È il giorno più brutto per Indy?
«Nessuno è fiero dell’accaduto».
È la fine della F1 in America?
«Ha fatto un passo indietro. Non so se crescerà dopo quanto successo».
Vuol dire che si è puntata la pistola contro e ha premuto il grilletto?
«Certo non si è fatta del bene. Abbiamo lavorato tanto per farla entrare negli Usa: ora è tutto cancellato».
Chi sono i colpevoli?
«Noi e il pubblico siamo vittime. Chi poteva agire non l’ha fatto: Fia, F1 Management, Michelin».
Ha parlato con Ecclestone?
«Ritengo sia a conoscenza della nostra delusione. E che la condivida».
Voi cosa avreste fatto?
«Avremmo garantito lo show per rispetto del pubblico».
Qualcuno, per la rabbia, ha gettato oggetti in pista.

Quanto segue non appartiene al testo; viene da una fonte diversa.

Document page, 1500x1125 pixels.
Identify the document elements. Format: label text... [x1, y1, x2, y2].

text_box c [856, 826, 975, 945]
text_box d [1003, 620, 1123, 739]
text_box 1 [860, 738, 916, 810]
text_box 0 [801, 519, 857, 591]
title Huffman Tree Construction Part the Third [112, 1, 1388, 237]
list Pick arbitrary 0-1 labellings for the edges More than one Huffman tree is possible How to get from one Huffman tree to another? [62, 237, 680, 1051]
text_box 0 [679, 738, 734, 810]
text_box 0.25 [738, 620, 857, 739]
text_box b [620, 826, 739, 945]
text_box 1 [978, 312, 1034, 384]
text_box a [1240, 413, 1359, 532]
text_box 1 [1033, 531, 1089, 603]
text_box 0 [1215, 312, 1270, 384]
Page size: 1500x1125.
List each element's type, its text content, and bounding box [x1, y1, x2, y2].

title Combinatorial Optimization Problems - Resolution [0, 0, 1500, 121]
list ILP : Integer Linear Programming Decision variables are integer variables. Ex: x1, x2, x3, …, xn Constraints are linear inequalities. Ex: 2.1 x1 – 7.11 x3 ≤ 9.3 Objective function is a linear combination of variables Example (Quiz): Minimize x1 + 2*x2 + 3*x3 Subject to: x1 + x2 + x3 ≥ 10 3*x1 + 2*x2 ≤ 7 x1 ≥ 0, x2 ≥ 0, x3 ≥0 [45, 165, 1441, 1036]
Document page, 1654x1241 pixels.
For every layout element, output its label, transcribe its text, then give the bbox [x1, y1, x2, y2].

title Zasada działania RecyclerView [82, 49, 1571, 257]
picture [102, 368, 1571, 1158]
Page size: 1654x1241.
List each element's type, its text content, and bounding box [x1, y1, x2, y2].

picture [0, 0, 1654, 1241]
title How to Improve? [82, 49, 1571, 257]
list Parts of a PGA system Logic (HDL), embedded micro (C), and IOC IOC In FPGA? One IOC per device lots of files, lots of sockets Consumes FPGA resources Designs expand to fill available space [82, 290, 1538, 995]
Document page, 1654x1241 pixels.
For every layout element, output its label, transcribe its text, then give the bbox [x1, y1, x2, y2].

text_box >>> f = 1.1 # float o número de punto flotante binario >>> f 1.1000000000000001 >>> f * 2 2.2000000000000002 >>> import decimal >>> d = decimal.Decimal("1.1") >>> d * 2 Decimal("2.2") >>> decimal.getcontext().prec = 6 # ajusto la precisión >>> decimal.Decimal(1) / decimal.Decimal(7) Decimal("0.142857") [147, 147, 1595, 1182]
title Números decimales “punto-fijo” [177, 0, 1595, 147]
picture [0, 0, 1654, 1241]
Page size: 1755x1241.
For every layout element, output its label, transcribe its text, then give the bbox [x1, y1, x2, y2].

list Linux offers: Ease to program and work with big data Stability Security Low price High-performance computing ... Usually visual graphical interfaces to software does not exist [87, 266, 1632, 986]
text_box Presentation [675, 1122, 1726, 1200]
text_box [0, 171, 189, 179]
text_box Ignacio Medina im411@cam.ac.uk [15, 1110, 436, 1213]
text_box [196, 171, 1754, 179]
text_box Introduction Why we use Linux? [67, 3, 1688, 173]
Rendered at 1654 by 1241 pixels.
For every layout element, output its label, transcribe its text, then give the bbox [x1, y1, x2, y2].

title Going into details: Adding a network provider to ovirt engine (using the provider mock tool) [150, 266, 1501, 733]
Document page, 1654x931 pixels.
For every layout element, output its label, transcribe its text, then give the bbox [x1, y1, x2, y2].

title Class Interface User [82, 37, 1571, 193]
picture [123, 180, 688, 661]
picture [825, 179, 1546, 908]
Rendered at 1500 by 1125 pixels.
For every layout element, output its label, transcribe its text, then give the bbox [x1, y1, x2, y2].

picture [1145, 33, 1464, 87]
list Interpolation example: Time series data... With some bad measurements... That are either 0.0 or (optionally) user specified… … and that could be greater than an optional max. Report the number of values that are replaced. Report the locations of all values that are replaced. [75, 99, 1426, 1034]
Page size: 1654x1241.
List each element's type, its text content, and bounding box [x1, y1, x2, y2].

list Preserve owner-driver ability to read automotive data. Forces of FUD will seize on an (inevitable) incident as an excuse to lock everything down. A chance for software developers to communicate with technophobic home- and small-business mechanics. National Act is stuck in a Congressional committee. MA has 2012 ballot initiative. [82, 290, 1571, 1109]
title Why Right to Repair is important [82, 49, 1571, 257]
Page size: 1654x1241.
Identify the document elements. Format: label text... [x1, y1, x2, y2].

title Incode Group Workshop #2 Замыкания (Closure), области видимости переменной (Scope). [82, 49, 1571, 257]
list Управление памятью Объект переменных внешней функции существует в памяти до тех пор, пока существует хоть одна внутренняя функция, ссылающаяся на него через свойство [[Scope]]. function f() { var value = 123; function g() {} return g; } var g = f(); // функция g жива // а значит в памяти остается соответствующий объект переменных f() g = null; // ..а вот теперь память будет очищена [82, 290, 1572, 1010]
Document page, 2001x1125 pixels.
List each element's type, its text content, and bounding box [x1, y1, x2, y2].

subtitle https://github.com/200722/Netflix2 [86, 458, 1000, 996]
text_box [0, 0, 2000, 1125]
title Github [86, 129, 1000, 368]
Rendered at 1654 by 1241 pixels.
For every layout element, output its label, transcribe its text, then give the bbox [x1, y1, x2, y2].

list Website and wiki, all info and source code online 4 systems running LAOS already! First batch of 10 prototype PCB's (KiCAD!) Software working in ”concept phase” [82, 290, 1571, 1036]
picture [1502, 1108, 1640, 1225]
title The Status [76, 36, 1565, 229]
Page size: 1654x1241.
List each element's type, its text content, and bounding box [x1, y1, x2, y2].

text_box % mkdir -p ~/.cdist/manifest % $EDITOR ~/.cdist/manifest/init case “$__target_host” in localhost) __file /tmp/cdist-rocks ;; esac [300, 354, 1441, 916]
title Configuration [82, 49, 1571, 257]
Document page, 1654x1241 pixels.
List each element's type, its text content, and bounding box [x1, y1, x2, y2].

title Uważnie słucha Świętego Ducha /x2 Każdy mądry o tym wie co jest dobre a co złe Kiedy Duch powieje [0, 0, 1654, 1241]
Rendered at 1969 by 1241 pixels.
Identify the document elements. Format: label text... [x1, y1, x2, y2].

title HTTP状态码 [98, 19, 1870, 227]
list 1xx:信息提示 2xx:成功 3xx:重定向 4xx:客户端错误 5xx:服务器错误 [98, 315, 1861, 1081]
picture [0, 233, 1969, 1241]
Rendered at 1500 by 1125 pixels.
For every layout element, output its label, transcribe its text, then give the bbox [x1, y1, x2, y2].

«Mai successo nella nostra storia, però mi sento vittima come loro».
I team ritirati si sentivano insicuri.
«Da sempre facciamo il massimo per garantire corse sicure. Questo è un evento di portata mondiale e Indy non può accettare gente incapace di garantire sicurezza».
Come giudica la Ferrari?
«Ha fatto quel che doveva. La questione è tra noi, Fia, Ecclestone e Michelin».